**Assignment:** Could you please reproduce every record below exactly, leaving out the pictures?

++++ Data ++++

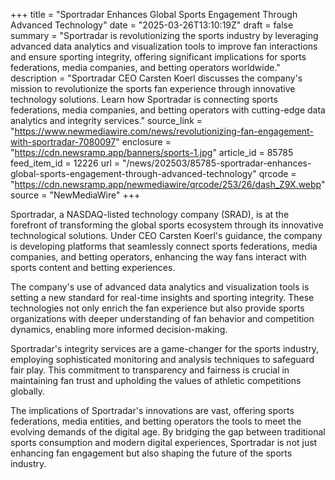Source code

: +++
title = "Sportradar Enhances Global Sports Engagement Through Advanced Technology"
date = "2025-03-26T13:10:19Z"
draft = false
summary = "Sportradar is revolutionizing the sports industry by leveraging advanced data analytics and visualization tools to improve fan interactions and ensure sporting integrity, offering significant implications for sports federations, media companies, and betting operators worldwide."
description = "Sportradar CEO Carsten Koerl discusses the company's mission to revolutionize the sports fan experience through innovative technology solutions. Learn how Sportradar is connecting sports federations, media companies, and betting operators with cutting-edge data analytics and integrity services."
source_link = "https://www.newmediawire.com/news/revolutionizing-fan-engagement-with-sportradar-7080097"
enclosure = "https://cdn.newsramp.app/banners/sports-1.jpg"
article_id = 85785
feed_item_id = 12226
url = "/news/202503/85785-sportradar-enhances-global-sports-engagement-through-advanced-technology"
qrcode = "https://cdn.newsramp.app/newmediawire/qrcode/253/26/dash_Z9X.webp"
source = "NewMediaWire"
+++

<p>Sportradar, a NASDAQ-listed technology company (SRAD), is at the forefront of transforming the global sports ecosystem through its innovative technological solutions. Under CEO Carsten Koerl's guidance, the company is developing platforms that seamlessly connect sports federations, media companies, and betting operators, enhancing the way fans interact with sports content and betting experiences.</p><p>The company's use of advanced data analytics and visualization tools is setting a new standard for real-time insights and sporting integrity. These technologies not only enrich the fan experience but also provide sports organizations with deeper understanding of fan behavior and competition dynamics, enabling more informed decision-making.</p><p>Sportradar's integrity services are a game-changer for the sports industry, employing sophisticated monitoring and analysis techniques to safeguard fair play. This commitment to transparency and fairness is crucial in maintaining fan trust and upholding the values of athletic competitions globally.</p><p>The implications of Sportradar's innovations are vast, offering sports federations, media entities, and betting operators the tools to meet the evolving demands of the digital age. By bridging the gap between traditional sports consumption and modern digital experiences, Sportradar is not just enhancing fan engagement but also shaping the future of the sports industry.</p>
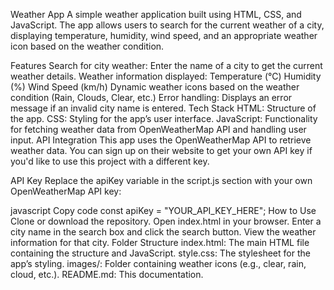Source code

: Weather App
A simple weather application built using HTML, CSS, and JavaScript. The app allows users to search for the current weather of a city, displaying temperature, humidity, wind speed, and an appropriate weather icon based on the weather condition.

Features
Search for city weather: Enter the name of a city to get the current weather details.
Weather information displayed:
Temperature (°C)
Humidity (%)
Wind Speed (km/h)
Dynamic weather icons based on the weather condition (Rain, Clouds, Clear, etc.)
Error handling: Displays an error message if an invalid city name is entered.
Tech Stack
HTML: Structure of the app.
CSS: Styling for the app’s user interface.
JavaScript: Functionality for fetching weather data from OpenWeatherMap API and handling user input.
API Integration
This app uses the OpenWeatherMap API to retrieve weather data. You can sign up on their website to get your own API key if you'd like to use this project with a different key.

API Key
Replace the apiKey variable in the script.js section with your own OpenWeatherMap API key:

javascript
Copy code
const apiKey = "YOUR_API_KEY_HERE";
How to Use
Clone or download the repository.
Open index.html in your browser.
Enter a city name in the search box and click the search button.
View the weather information for that city.
Folder Structure
index.html: The main HTML file containing the structure and JavaScript.
style.css: The stylesheet for the app’s styling.
images/: Folder containing weather icons (e.g., clear, rain, cloud, etc.).
README.md: This documentation.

++++

**Response to the exercise:**
Source code

: +++
title = "Sportradar Enhances Global Sports Engagement Through Advanced Technology"
date = "2025-03-26T13:10:19Z"
draft = false
summary = "Sportradar is revolutionizing the sports industry by leveraging advanced data analytics and visualization tools to improve fan interactions and ensure sporting integrity, offering significant implications for sports federations, media companies, and betting operators worldwide."
description = "Sportradar CEO Carsten Koerl discusses the company's mission to revolutionize the sports fan experience through innovative technology solutions. Learn how Sportradar is connecting sports federations, media companies, and betting operators with cutting-edge data analytics and integrity services."
source_link = "https://www.newmediawire.com/news/revolutionizing-fan-engagement-with-sportradar-7080097"
enclosure = "https://cdn.newsramp.app/banners/sports-1.jpg"
article_id = 85785
feed_item_id = 12226
url = "/news/202503/85785-sportradar-enhances-global-sports-engagement-through-advanced-technology"
qrcode = "https://cdn.newsramp.app/newmediawire/qrcode/253/26/dash_Z9X.webp"
source = "NewMediaWire"
+++

<p>Sportradar, a NASDAQ-listed technology company (SRAD), is at the forefront of transforming the global sports ecosystem through its innovative technological solutions. Under CEO Carsten Koerl's guidance, the company is developing platforms that seamlessly connect sports federations, media companies, and betting operators, enhancing the way fans interact with sports content and betting experiences.</p><p>The company's use of advanced data analytics and visualization tools is setting a new standard for real-time insights and sporting integrity. These technologies not only enrich the fan experience but also provide sports organizations with deeper understanding of fan behavior and competition dynamics, enabling more informed decision-making.</p><p>Sportradar's integrity services are a game-changer for the sports industry, employing sophisticated monitoring and analysis techniques to safeguard fair play. This commitment to transparency and fairness is crucial in maintaining fan trust and upholding the values of athletic competitions globally.</p><p>The implications of Sportradar's innovations are vast, offering sports federations, media entities, and betting operators the tools to meet the evolving demands of the digital age. By bridging the gap between traditional sports consumption and modern digital experiences, Sportradar is not just enhancing fan engagement but also shaping the future of the sports industry.</p>
Source code

: Weather App
A simple weather application built using HTML, CSS, and JavaScript. The app allows users to search for the current weather of a city, displaying temperature, humidity, wind speed, and an appropriate weather icon based on the weather condition.

Features
Search for city weather: Enter the name of a city to get the current weather details.
Weather information displayed:
Temperature (°C)
Humidity (%)
Wind Speed (km/h)
Dynamic weather icons based on the weather condition (Rain, Clouds, Clear, etc.)
Error handling: Displays an error message if an invalid city name is entered.
Tech Stack
HTML: Structure of the app.
CSS: Styling for the app’s user interface.
JavaScript: Functionality for fetching weather data from OpenWeatherMap API and handling user input.
API Integration
This app uses the OpenWeatherMap API to retrieve weather data. You can sign up on their website to get your own API key if you'd like to use this project with a different key.

API Key
Replace the apiKey variable in the script.js section with your own OpenWeatherMap API key:

javascript
Copy code
const apiKey = "YOUR_API_KEY_HERE";
How to Use
Clone or download the repository.
Open index.html in your browser.
Enter a city name in the search box and click the search button.
View the weather information for that city.
Folder Structure
index.html: The main HTML file containing the structure and JavaScript.
style.css: The stylesheet for the app’s styling.
images/: Folder containing weather icons (e.g., clear, rain, cloud, etc.).
README.md: This documentation.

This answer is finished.